In some designs, multiple operating systems are required to run on the APU MPCore. Running multiple guest operating systems on a CPU cluster requires hardware support to virtualize the processor system into multiple virtual machines (VMs) to allow each guest operating system to run on its VM.

Operating systems are generally designed to run on native hardware. The system expects to be executing in the most privileged mode and assumes total control over the whole system. In a virtualized environment, it is the VM that runs in privileged mode, while the operating system is executing at a lower privilege level.

When booting, a typical operating system configures the processor, memories, I/O devices, and peripherals. When executing, it expects exclusive access to such devices, including changing the peripherals' configuration dynamically, directly managing the interrupt controller, replacing MMU page table entries (PTE), and initiating DMA transfers.

When running de-privileged inside a virtual machine, the guest operating system cannot execute the privileged instructions necessary to configure and drive the hardware directly. The VM must manage these functions. In addition, the VM could be hosting multiple guest operating systems. Consequently, direct modification of shared devices and memory requires cautious arbitration schemes.

The level of abstraction required to address this, and the inherent software complexity and performance overhead, are specific to the characteristics of the architecture, the hardware, and the guest operating systems. The main approaches can be broadly categorized in two groups:

  • Full virtualization
  • Paravirtualization

In full virtualization, the guest operating system is not aware that it is virtualized, and it does not require any modification. The VM traps and handles all privileged and sensitive instruction sequences, while user-level instructions run unmodified at native speed.

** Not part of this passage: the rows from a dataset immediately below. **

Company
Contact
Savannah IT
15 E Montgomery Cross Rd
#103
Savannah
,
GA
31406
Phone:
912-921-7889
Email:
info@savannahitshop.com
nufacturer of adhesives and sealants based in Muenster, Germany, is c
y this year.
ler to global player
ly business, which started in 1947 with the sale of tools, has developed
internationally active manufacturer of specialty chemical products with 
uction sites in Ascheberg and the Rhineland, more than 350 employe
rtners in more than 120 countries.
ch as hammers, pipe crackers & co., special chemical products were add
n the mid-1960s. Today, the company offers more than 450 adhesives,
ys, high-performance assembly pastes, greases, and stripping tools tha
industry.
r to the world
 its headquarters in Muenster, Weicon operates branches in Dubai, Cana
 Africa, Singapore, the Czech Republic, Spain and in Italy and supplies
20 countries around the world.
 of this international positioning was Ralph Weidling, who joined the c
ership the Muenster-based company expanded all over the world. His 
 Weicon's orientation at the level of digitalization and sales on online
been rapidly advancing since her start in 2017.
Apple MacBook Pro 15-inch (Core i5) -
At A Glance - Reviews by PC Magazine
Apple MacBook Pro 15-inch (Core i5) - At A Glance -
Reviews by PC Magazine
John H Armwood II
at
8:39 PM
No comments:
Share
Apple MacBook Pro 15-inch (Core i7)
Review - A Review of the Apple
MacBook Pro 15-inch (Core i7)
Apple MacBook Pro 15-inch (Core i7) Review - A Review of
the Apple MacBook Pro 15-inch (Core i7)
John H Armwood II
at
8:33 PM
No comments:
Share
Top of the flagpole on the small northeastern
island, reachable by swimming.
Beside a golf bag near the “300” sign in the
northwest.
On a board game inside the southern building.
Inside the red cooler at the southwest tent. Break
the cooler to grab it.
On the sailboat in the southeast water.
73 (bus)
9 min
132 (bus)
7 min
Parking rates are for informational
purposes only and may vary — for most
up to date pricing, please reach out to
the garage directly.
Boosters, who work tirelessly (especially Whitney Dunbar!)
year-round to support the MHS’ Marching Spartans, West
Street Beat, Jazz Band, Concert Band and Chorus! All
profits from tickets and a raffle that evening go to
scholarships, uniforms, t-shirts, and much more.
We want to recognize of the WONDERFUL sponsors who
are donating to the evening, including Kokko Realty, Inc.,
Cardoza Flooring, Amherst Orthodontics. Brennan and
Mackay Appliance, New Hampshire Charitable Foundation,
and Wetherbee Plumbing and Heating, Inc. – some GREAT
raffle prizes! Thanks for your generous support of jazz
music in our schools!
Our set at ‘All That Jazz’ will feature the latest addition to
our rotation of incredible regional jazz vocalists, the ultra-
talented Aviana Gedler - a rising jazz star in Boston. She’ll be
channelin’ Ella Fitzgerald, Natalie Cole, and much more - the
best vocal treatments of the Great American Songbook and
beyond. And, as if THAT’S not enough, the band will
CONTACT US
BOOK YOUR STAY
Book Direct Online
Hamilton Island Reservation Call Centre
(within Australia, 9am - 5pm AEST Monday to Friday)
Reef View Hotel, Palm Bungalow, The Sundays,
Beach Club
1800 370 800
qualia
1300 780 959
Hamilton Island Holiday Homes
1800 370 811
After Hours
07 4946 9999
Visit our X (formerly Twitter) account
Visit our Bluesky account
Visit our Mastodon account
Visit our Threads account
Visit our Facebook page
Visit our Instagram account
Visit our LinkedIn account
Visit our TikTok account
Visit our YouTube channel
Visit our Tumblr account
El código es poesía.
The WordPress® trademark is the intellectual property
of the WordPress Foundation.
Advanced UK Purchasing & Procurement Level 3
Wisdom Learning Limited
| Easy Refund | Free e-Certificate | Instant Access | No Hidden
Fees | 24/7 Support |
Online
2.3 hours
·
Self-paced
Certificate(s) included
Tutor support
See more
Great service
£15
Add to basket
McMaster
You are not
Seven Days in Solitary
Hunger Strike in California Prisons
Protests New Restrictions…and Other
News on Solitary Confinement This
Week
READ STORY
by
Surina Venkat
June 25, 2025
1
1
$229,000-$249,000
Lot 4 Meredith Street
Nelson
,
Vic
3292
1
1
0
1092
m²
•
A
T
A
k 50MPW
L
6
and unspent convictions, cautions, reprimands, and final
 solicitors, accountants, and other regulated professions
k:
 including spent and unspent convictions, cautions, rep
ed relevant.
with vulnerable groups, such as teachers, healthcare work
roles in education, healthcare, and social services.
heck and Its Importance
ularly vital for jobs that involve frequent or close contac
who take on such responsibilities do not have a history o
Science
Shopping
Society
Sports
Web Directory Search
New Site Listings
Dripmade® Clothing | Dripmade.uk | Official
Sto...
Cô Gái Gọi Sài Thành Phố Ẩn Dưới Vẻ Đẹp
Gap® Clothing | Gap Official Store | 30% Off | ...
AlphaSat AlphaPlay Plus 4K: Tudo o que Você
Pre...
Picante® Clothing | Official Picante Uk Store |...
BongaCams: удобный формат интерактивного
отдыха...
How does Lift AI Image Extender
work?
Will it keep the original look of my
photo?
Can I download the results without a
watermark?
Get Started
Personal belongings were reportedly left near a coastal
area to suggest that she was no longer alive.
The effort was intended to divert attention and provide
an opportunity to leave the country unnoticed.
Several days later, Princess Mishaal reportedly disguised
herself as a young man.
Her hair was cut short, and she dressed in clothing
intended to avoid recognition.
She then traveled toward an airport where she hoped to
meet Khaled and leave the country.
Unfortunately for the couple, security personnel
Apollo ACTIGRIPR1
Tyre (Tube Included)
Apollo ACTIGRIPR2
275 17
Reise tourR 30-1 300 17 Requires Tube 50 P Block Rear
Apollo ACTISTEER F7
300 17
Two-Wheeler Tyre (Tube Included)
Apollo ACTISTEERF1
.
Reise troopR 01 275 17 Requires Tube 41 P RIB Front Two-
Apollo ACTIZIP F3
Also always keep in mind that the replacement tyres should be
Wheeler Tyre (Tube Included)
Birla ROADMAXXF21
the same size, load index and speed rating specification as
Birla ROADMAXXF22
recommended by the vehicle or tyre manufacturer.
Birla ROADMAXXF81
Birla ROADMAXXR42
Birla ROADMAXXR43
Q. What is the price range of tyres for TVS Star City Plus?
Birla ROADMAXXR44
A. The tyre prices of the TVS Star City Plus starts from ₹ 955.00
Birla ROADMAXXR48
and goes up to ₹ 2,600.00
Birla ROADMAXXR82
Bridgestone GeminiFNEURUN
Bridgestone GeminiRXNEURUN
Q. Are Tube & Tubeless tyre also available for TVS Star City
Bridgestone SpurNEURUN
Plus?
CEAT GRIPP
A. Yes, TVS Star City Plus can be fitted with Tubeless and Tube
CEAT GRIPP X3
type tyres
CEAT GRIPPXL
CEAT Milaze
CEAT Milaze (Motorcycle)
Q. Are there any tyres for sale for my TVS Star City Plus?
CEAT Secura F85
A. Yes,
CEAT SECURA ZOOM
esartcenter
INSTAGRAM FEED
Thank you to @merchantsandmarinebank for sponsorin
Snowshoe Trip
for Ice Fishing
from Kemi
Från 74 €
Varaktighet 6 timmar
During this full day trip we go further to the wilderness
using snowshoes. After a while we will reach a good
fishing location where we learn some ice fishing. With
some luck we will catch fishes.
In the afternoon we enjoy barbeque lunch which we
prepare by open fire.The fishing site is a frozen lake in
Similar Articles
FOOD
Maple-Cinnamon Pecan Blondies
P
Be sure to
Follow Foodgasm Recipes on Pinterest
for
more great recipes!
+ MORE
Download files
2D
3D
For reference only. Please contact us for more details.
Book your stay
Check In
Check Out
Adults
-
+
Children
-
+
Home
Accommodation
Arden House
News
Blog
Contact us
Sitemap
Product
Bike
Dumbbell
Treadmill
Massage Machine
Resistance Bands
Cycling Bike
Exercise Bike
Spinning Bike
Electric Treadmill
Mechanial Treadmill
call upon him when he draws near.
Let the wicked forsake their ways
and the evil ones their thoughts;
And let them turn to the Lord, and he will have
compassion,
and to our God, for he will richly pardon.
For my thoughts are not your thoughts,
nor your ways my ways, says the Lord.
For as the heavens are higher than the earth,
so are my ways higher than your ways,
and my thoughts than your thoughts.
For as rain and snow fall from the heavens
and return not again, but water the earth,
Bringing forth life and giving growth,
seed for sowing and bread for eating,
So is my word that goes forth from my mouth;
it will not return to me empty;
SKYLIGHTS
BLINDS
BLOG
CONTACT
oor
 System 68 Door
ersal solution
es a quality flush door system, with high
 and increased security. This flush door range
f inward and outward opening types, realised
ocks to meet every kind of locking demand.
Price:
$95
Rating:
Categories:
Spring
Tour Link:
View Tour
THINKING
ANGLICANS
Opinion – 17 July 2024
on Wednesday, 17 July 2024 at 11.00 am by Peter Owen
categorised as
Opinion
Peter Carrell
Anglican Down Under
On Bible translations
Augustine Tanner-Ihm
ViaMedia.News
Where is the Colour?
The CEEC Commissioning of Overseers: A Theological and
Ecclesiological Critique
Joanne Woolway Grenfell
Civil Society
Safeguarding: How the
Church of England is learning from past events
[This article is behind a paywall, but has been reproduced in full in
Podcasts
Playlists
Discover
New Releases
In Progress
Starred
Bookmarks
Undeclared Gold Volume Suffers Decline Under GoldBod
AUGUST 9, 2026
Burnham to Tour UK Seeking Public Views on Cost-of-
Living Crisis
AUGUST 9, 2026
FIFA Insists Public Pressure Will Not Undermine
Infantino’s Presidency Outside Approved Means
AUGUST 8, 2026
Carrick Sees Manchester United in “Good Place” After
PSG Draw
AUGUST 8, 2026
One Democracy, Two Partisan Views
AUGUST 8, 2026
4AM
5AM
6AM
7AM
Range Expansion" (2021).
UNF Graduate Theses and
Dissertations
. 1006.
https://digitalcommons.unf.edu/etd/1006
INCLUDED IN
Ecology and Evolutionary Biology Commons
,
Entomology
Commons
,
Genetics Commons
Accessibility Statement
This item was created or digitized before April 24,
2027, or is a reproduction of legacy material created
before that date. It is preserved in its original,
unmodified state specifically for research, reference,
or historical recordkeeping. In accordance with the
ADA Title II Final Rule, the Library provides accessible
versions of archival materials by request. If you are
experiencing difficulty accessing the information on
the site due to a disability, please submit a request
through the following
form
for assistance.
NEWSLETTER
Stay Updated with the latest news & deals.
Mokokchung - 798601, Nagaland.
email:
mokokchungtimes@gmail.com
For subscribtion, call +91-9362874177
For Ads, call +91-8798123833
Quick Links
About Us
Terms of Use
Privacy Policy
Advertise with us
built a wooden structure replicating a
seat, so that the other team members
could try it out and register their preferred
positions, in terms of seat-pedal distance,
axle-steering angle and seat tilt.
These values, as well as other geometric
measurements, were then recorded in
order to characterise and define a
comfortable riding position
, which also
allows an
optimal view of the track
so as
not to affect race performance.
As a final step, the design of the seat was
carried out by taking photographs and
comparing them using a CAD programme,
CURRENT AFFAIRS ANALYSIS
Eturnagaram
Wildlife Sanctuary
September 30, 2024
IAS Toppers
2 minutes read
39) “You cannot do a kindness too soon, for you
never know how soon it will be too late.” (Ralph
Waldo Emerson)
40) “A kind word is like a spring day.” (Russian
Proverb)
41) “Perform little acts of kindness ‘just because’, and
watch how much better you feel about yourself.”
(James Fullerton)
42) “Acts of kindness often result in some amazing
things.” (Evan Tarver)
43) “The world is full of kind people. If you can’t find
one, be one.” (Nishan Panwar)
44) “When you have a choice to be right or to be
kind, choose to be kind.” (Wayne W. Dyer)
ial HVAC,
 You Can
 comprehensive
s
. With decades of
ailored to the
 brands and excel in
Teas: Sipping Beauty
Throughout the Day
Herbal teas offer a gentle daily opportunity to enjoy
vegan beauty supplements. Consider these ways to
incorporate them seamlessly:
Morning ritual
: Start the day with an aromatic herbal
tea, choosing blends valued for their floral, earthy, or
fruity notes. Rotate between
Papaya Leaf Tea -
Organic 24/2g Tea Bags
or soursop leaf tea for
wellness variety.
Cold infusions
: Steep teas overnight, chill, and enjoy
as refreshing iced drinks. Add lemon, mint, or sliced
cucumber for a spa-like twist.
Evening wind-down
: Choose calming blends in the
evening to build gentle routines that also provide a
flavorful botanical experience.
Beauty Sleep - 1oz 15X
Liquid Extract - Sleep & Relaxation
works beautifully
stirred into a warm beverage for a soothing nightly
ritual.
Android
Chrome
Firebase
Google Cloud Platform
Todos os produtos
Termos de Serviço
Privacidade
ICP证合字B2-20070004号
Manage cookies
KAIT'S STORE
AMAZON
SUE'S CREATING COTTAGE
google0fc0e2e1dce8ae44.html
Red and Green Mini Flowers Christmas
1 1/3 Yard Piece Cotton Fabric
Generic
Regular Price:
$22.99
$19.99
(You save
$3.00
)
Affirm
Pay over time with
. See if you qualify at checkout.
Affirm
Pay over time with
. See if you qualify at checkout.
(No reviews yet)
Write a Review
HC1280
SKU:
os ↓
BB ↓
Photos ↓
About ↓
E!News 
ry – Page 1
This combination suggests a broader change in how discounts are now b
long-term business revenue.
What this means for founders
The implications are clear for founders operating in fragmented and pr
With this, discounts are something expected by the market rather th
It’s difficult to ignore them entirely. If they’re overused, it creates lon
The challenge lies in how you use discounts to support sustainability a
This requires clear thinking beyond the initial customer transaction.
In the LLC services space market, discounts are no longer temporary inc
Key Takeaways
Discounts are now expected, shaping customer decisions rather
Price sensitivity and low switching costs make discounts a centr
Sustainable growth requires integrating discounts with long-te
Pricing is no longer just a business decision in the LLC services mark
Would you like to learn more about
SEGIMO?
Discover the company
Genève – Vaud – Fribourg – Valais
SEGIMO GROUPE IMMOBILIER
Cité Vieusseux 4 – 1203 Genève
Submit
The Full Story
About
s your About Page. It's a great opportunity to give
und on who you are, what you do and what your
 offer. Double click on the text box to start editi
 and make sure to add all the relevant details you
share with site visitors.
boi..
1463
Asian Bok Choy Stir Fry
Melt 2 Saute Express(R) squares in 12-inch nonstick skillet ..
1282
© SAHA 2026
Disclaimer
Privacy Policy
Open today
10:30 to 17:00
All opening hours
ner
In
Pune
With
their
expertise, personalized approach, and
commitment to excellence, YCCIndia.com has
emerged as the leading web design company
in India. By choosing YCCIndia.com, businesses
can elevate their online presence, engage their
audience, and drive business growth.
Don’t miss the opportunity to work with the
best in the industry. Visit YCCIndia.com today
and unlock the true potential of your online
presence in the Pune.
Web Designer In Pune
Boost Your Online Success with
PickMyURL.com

In paravirtualization, the guest operating system is modified to have direct access to the VM through hyper-calls or hypervisor calls. A special API is exposed by the VM to allow guest operating systems to execute privileged and sensitive instruction sequences.

The Arm® Cortex®-A72 exception level-2 (EL2) provides processor virtualization. The Arm v8 supports virtualization extension to achieve full virtualization with near native guest operating system performance.